▶ _Data items_:

=== Begin Enclosure ===

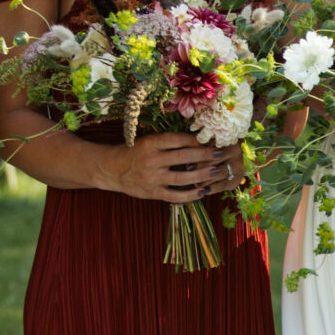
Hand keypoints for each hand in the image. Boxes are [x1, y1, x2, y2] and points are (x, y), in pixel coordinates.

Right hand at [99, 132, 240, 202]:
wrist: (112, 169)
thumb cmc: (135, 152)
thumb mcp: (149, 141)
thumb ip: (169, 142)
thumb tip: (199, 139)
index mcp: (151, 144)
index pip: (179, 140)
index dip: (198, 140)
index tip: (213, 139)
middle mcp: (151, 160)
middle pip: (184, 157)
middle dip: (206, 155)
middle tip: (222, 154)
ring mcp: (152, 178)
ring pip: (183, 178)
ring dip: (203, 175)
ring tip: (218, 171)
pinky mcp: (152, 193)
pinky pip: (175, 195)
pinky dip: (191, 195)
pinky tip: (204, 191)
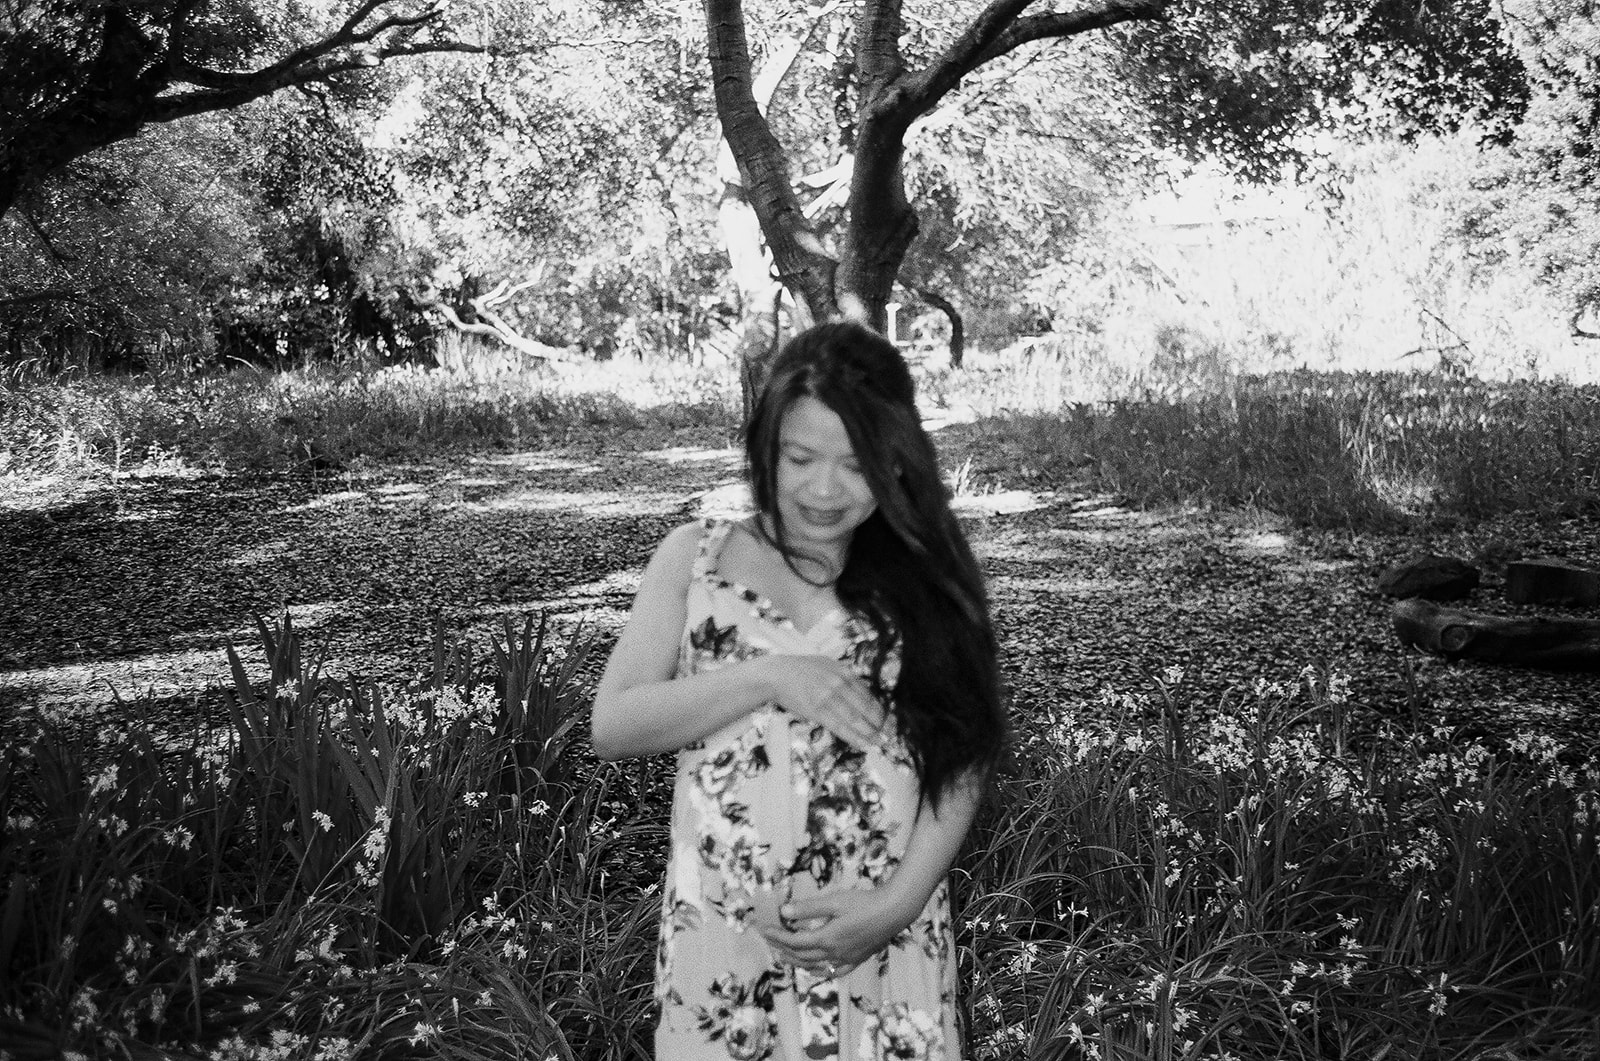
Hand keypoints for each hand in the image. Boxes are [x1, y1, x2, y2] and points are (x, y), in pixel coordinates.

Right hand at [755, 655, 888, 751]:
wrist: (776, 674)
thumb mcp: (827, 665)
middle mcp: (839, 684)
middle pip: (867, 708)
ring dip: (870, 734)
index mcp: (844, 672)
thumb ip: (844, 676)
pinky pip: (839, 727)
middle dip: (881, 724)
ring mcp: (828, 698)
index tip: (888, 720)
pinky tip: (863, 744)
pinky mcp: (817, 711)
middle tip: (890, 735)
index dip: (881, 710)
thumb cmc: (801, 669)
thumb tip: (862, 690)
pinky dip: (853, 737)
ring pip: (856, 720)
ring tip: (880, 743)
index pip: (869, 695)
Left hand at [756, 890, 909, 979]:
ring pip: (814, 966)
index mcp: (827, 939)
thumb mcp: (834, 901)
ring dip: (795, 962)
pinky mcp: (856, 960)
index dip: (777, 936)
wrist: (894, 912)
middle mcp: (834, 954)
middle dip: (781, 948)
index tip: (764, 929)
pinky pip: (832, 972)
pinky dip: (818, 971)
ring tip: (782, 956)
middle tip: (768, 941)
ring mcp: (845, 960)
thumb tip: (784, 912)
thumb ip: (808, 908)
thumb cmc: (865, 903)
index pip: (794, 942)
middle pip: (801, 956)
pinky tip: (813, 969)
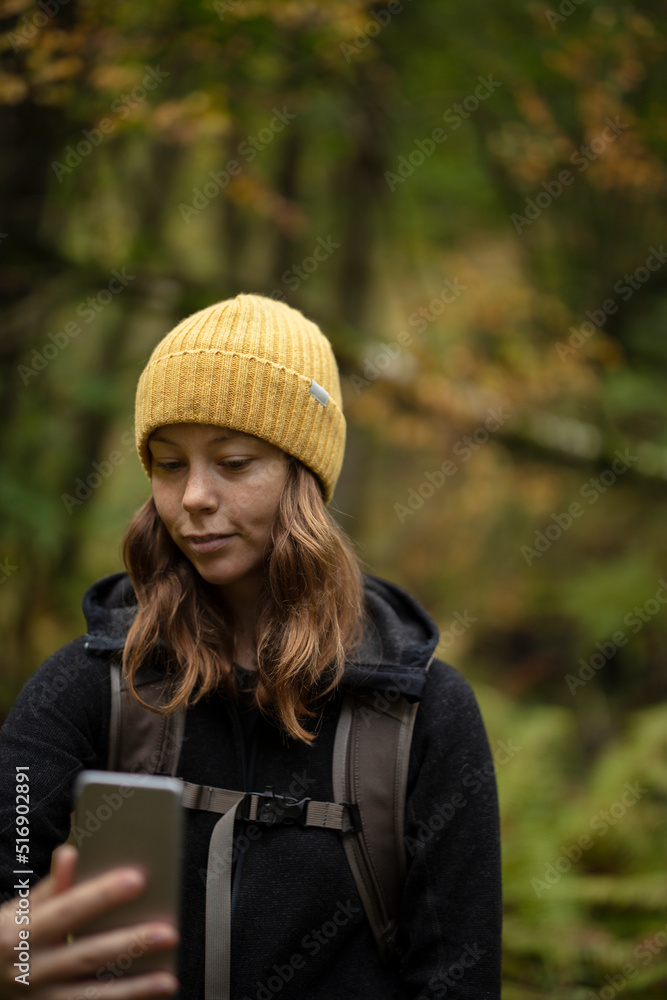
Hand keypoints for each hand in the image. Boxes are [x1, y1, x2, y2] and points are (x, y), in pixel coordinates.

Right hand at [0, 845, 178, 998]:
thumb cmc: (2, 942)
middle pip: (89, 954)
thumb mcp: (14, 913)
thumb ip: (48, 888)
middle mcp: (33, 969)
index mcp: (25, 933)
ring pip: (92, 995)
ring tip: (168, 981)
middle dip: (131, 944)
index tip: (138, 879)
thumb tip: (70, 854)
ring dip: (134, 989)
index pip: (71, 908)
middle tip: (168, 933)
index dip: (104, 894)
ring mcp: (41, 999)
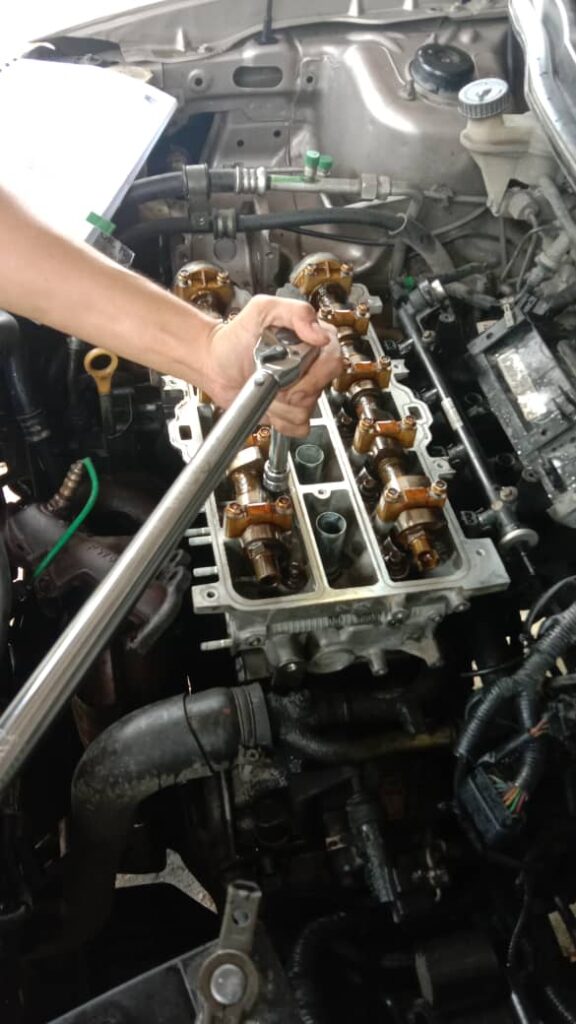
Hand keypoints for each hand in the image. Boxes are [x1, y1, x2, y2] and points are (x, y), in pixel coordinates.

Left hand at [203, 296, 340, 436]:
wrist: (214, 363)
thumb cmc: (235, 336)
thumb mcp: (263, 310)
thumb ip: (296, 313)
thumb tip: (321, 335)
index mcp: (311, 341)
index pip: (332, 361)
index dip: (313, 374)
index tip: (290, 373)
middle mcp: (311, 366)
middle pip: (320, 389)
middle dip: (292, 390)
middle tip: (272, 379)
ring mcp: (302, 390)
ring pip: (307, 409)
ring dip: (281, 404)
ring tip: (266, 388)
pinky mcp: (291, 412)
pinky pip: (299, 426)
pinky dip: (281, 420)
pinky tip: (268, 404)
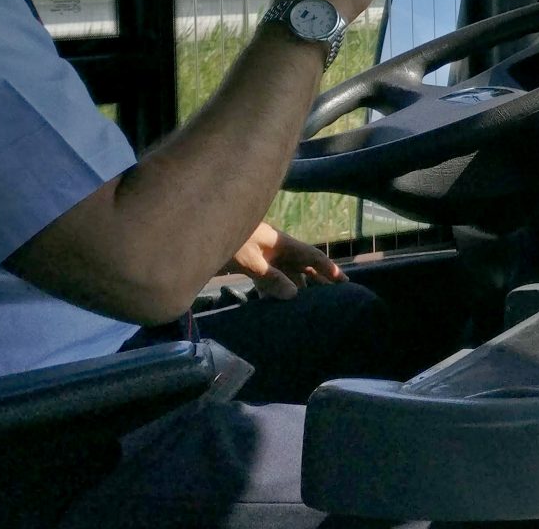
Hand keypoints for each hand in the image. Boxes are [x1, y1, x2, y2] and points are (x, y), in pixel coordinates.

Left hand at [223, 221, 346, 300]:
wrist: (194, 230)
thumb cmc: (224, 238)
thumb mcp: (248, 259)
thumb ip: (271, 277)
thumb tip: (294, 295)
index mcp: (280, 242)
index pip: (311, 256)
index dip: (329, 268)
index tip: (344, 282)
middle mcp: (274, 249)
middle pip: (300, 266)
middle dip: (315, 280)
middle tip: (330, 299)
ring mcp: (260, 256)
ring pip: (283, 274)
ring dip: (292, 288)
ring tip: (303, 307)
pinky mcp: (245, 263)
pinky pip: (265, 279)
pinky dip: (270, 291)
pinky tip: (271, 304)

=== End Enclosure ===

▶ _Exercise instructions_: Once you find the string "Left" in a line of the records, copy that line.

▶ _Exercise answer_:
Left hand at [756, 890, 909, 979]:
Left hand at [203, 296, 340, 436]:
Left hand at [223, 221, 346, 300]:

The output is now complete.